X-Frame said:
You probably shouldn't concern yourself with cutting. If you're skinny fat, then what you really should be focusing on is gaining lean mass.
Being "skinny fat" usually means you have low lean body mass yet a high amount of body fat relative to your lean body mass, giving you a high body fat percentage. Even if you were to maintain the actual amount of body fat you have on your body WHILE gaining 10-15 pounds of muscle, you would look a lot leaner because now you have a lower body fat percentage.
Example.
You're 150 pounds. 115 pounds of LBM, and 35 pounds of fat. 23.3% BF. You gain 20 pounds of LBM while maintaining the 35 pounds of fat so you're now 170, with 135 pounds of LBM and 35 pounds of fat. Now you're 20.5% BF.
However, the good news is that more often than not the body will use a portion of body fat even if you're gaining muscle at the same time. Which is why a lot of new lifters can do both.
You probably shouldn't go on a mass-gaining diet, however. I would try and find a middle ground, eating moderate to high amounts of protein, a lot of good fats, and moderate carbs and overall calories that would be your maintenance level.
Then just lift heavy and if you're in that middle range where you're not in a surplus or deficit your body will be more likely to strip fat cells to satisfy any muscle-building demands. If you eat too much, your body might not touch those fat cells.
Full disclosure though don't take my word for it 100%. Just trying to give you ideas but the "skinny fat" body type is something I know the least about out of all of them.
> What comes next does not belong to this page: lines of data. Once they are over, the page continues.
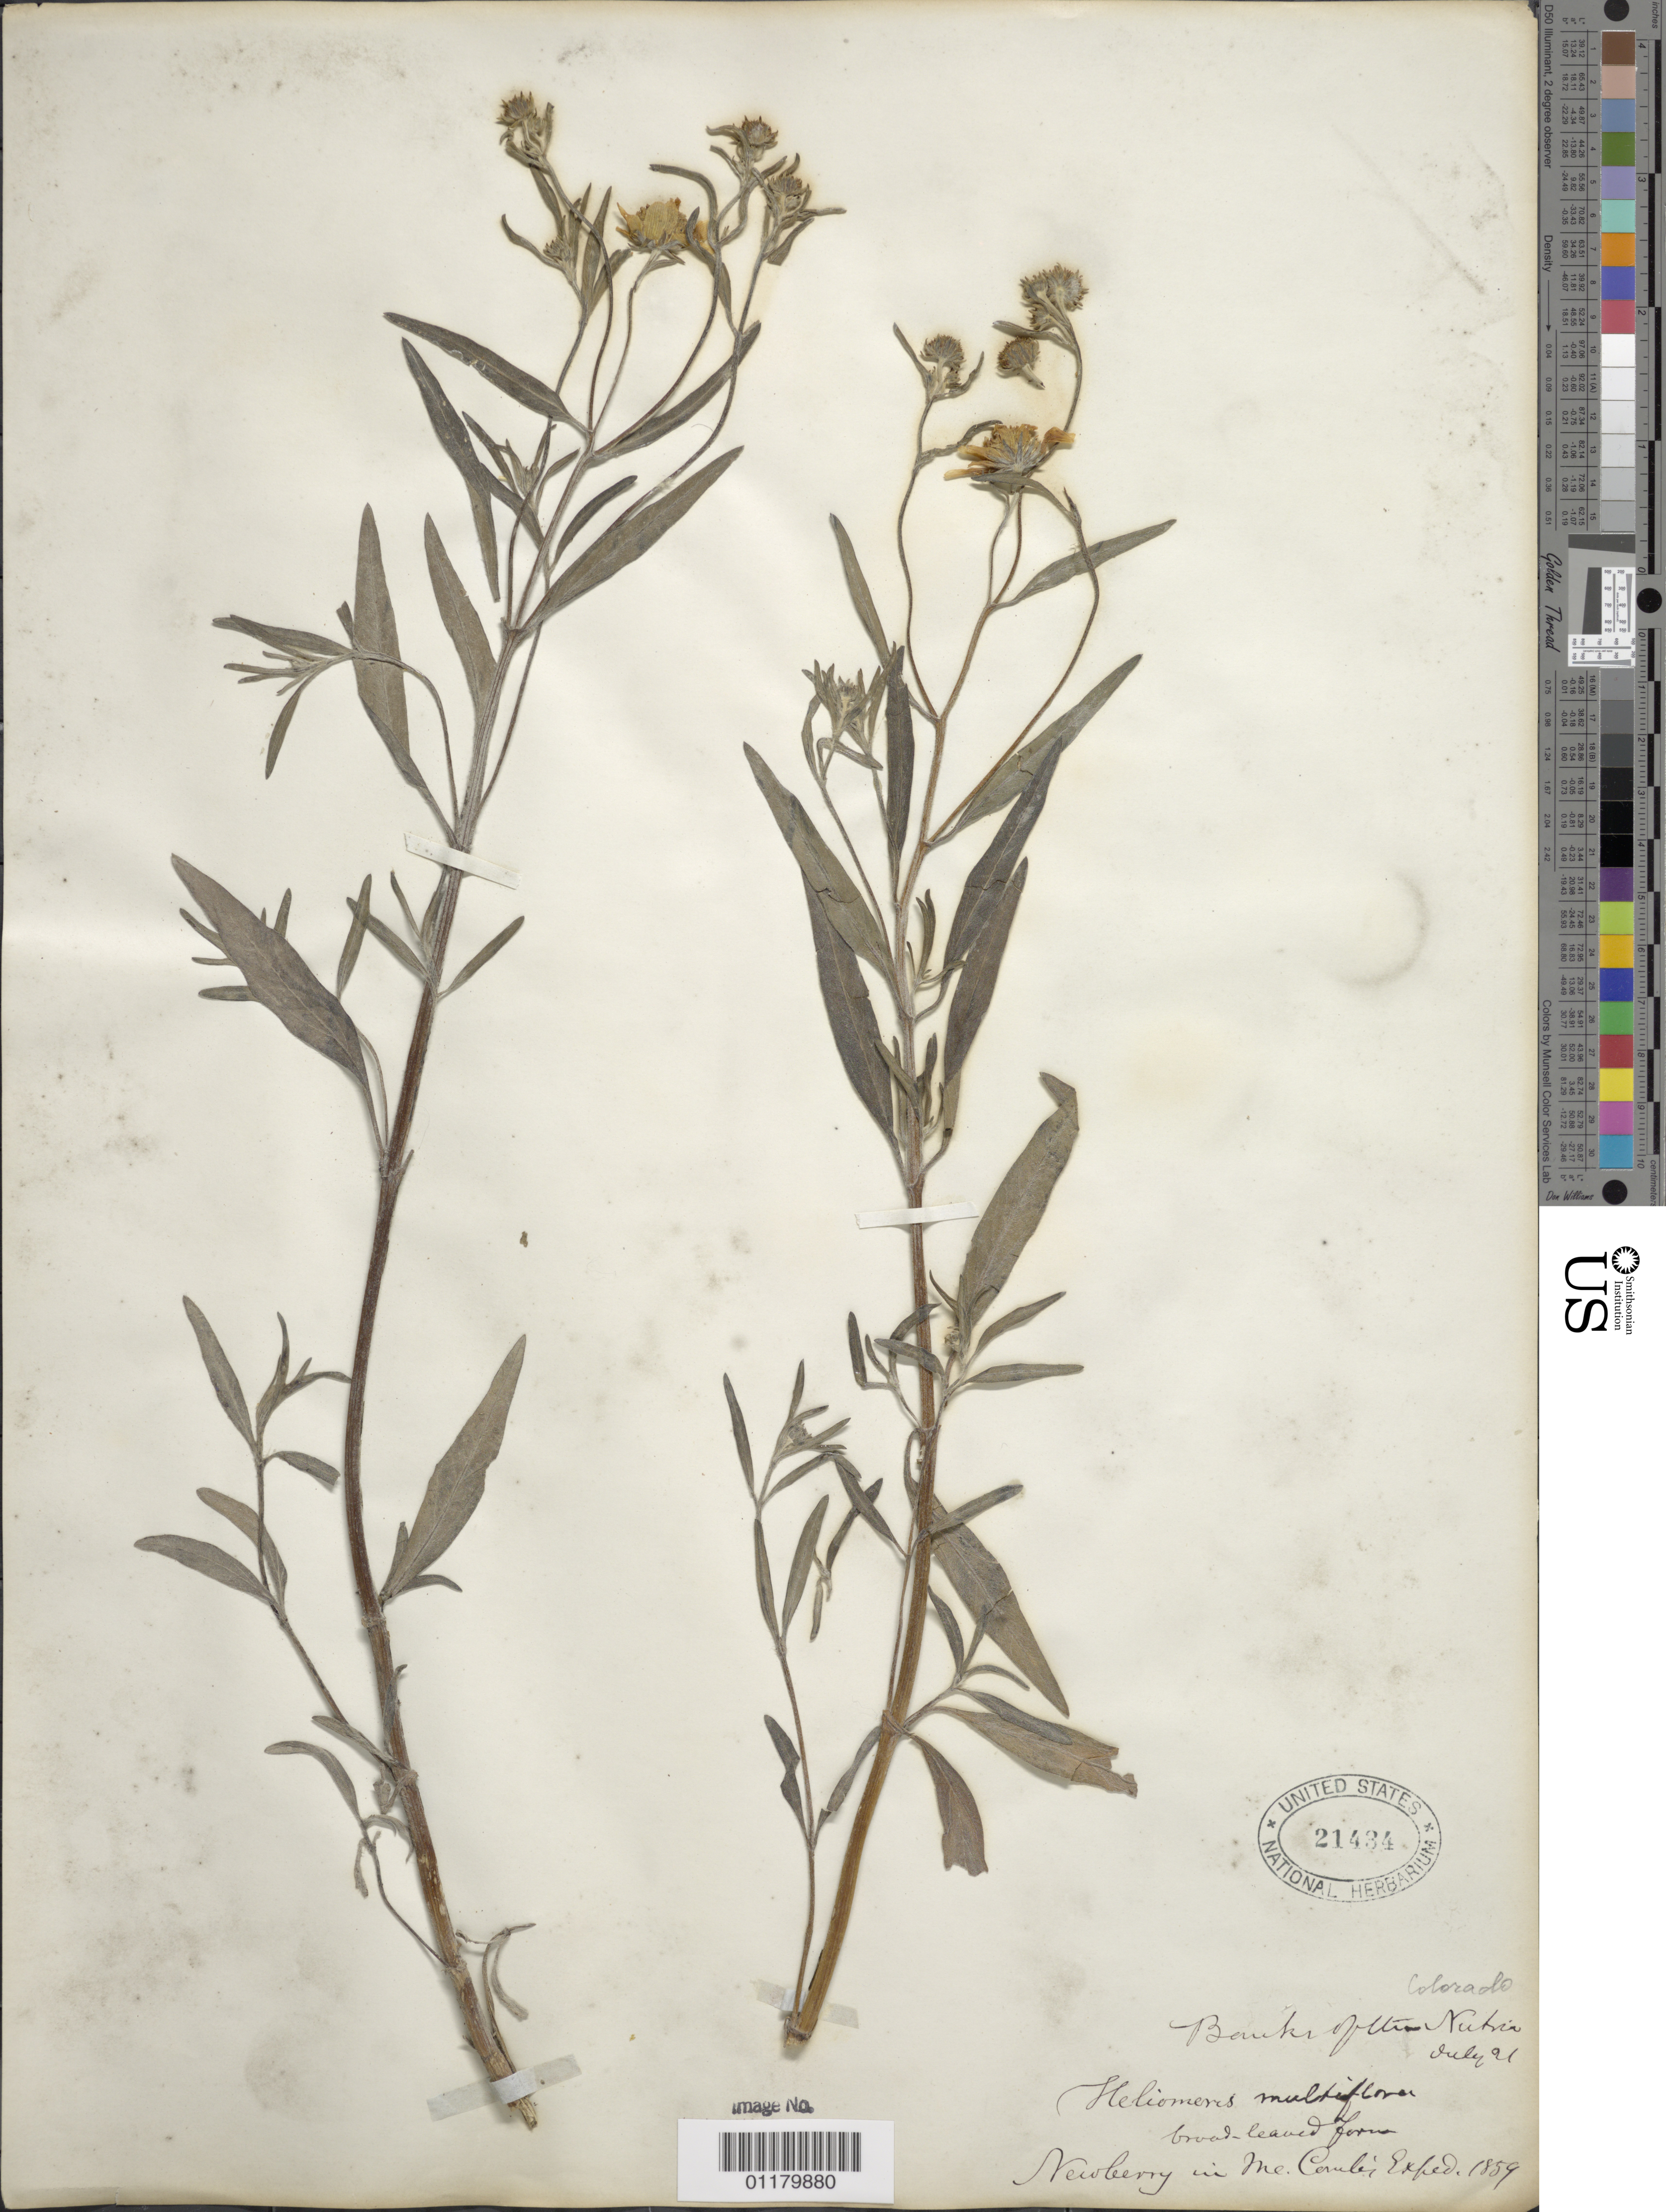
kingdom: Plantae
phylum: Tracheophyta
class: Magnoliopsida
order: Asterales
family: Asteraceae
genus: Heliomeris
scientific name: Heliomeris multiflora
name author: Nutt.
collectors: J. S. Newberry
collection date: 1859-07-21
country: United States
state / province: Colorado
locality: Banks of the Nutria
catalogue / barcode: US 21434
One this is for certain though, and that is GET STRONGER.
I have a 6 day a week plan.
4 days of weight training (All major compound exercises are done 2x a week - Bench Press, Squats, Overhead Press and Deadlifts.)
2 days of HIIT on my off days.
My question is will doing HIIT affect my gains? and will it accelerate fat loss?
Also diet wise - I take cellmass (creatine) and Syntha 6 (Whey, Casein Protein Mix with BCAAs). 3 shakes a day on workout days and 2 on non work out days.
#Workout Plan: *5 sets, 8-12 reps Upper Body:
1) Bench Press [Incline]
2) Overhead Press [Bar up and down]
3) Barbell Curl
4) Narrow Grip Bench Press [Flat Bench]
5) Barbell Shrugs [Bar Behind Back]
Lower Body: 1) Deadlifts
2) Lat Pull Down
3) Squats
4) Leg Press
5) Crunches [30x5]
HIIT: 20 minutes[3-4 minute warm up, 1 minute jogging, 1 minute sprinting]
5 minute cooldown
Workout Schedule:
Monday: UPPER
Tuesday: Lower
Wednesday: HIIT
Thursday:UPPER
FRI: LOWER
Saturday: HIIT
Sunday:Rest
This is my current workout plan, I've been following it for 2 weeks and a half (I've hit the gym before but this is the first time I'm doing it as consistently as I am)
I was thinking of modifying it to
A) Have more extensive core exercises on HIIT days?
B) Seperate Squats and Deadlifts to different days.
C) Replace lat pull downs with pull ups (assisted if I have to)
D) Replace narrow grip bench press with skull crushers
E) Add in extra cardio on weight days in morning (on just a protein shake). So 2 days 40 minute jog and 2 days HIIT.